- EXERCISE INSTRUCTIONS -
Please render the part of the rows that opens with the first line and closes with the line containing "más precipitaciones se" as a Markdown table with the columns No. and Line, numbering each line and leaving out blank lines.

◇ ◇ ◇ ◇ ◇ ◇ ◇

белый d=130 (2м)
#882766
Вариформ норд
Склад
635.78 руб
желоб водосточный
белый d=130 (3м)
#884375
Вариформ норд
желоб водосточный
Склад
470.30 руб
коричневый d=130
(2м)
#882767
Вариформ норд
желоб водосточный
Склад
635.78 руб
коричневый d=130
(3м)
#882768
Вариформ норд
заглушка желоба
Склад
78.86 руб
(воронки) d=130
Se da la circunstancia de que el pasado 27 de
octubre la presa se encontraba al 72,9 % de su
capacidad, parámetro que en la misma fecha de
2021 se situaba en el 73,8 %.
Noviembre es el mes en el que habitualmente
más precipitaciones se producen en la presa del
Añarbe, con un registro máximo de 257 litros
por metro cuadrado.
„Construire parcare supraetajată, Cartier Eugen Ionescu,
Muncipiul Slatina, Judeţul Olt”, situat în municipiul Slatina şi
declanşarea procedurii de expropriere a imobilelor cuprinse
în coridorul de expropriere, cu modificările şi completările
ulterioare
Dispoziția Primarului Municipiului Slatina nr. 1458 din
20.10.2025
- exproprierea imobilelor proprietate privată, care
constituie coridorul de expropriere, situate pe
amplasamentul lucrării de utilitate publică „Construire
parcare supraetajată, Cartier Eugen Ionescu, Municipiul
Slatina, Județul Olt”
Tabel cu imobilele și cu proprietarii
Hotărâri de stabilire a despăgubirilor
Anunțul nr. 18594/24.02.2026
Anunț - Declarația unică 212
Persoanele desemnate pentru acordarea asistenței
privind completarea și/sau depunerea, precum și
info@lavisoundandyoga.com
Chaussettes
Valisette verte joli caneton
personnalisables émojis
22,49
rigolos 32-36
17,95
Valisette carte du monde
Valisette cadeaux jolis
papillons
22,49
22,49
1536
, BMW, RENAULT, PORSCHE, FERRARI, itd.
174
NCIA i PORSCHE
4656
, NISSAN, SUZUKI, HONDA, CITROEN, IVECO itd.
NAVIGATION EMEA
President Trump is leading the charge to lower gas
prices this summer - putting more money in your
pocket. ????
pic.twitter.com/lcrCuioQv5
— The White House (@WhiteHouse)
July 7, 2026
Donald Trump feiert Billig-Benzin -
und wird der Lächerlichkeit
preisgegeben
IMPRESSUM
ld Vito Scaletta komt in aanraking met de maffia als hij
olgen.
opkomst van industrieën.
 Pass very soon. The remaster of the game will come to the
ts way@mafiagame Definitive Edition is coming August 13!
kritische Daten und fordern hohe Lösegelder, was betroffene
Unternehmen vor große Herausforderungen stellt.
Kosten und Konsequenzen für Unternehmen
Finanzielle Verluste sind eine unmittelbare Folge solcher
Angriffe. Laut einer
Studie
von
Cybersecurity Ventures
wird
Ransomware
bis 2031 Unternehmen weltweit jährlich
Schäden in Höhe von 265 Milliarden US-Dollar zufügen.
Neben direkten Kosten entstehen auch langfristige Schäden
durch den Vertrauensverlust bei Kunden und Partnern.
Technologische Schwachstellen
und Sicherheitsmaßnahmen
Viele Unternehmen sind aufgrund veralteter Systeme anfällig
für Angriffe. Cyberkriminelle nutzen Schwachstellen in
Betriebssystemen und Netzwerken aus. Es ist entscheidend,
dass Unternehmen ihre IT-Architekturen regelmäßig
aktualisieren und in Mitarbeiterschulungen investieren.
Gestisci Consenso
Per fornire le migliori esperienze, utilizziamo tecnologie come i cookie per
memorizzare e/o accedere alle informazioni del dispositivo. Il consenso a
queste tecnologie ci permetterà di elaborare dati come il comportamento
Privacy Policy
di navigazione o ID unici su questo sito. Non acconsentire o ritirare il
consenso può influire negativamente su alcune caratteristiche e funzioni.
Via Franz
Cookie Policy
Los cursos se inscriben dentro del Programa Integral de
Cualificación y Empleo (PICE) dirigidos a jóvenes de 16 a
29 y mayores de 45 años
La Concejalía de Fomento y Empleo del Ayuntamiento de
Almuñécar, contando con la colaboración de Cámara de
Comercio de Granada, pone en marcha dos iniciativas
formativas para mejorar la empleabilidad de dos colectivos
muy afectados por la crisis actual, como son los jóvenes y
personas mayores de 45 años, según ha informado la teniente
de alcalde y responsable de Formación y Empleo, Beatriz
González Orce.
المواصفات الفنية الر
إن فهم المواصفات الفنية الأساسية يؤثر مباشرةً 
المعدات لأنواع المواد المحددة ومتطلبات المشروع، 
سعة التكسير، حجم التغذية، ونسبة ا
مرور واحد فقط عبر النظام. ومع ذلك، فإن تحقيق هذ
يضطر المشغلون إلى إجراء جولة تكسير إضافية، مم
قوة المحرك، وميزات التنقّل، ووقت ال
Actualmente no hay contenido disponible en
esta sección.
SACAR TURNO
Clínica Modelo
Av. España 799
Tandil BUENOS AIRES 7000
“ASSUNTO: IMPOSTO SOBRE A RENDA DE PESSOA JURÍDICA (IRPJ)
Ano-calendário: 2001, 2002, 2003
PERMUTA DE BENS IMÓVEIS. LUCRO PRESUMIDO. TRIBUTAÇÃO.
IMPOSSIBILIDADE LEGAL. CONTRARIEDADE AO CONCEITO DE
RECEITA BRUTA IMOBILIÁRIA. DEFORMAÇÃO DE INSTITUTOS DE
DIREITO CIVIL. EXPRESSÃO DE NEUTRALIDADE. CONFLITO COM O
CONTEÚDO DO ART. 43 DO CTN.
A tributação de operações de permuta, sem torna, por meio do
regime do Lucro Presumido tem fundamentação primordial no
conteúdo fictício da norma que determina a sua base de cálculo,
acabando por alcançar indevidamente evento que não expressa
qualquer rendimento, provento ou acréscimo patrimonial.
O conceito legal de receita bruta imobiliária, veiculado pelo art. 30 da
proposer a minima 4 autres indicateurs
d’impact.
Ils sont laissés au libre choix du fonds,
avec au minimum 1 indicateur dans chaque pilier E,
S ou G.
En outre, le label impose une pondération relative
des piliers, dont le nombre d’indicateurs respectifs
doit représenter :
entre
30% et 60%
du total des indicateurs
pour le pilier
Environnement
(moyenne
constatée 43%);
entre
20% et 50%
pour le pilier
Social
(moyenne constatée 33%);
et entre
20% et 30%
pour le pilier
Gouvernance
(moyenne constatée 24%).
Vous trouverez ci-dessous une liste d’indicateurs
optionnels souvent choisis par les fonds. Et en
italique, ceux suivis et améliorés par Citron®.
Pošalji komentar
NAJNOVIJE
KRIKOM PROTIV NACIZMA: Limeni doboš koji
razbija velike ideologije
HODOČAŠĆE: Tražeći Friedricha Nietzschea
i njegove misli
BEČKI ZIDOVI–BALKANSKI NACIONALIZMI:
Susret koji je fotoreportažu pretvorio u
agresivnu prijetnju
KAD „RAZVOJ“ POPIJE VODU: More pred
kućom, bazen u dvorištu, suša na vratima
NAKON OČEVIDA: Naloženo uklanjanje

◇ ◇ ◇ ◇ ◇ ◇ ◇

- THE ANSWER -
| No. | Line |
|---|---|
| 1 | белый d=130 (2м) |
| 2 | #882766 |
| 3 | Вариформ норд |
| 4 | Склад |
| 5 | 635.78 руб |
| 6 | желоб водосточный |
| 7 | белый d=130 (3м) |
| 8 | #884375 |
| 9 | Вариформ норд |
| 10 | желоб водосточный |
| 11 | Склад |
| 12 | 470.30 руб |
| 13 | коричневый d=130 |
| 14 | (2м) |
| 15 | #882767 |
| 16 | Вариформ норд |
| 17 | желоб водосточный |
| 18 | Склад |
| 19 | 635.78 руб |
| 20 | коричневый d=130 |
| 21 | (3м) |
| 22 | #882768 |
| 23 | Вариформ норд |
| 24 | заглушка желоба |
| 25 | Склад |
| 26 | 78.86 руб |
| 27 | (воронки) d=130 |
| 28 | Se da la circunstancia de que el pasado 27 de |
| 29 | octubre la presa se encontraba al 72,9 % de su |
| 30 | capacidad, parámetro que en la misma fecha de |
| 31 | 2021 se situaba en el 73,8 %. |
| 32 | Noviembre es el mes en el que habitualmente |
| 33 | más precipitaciones se producen en la presa del |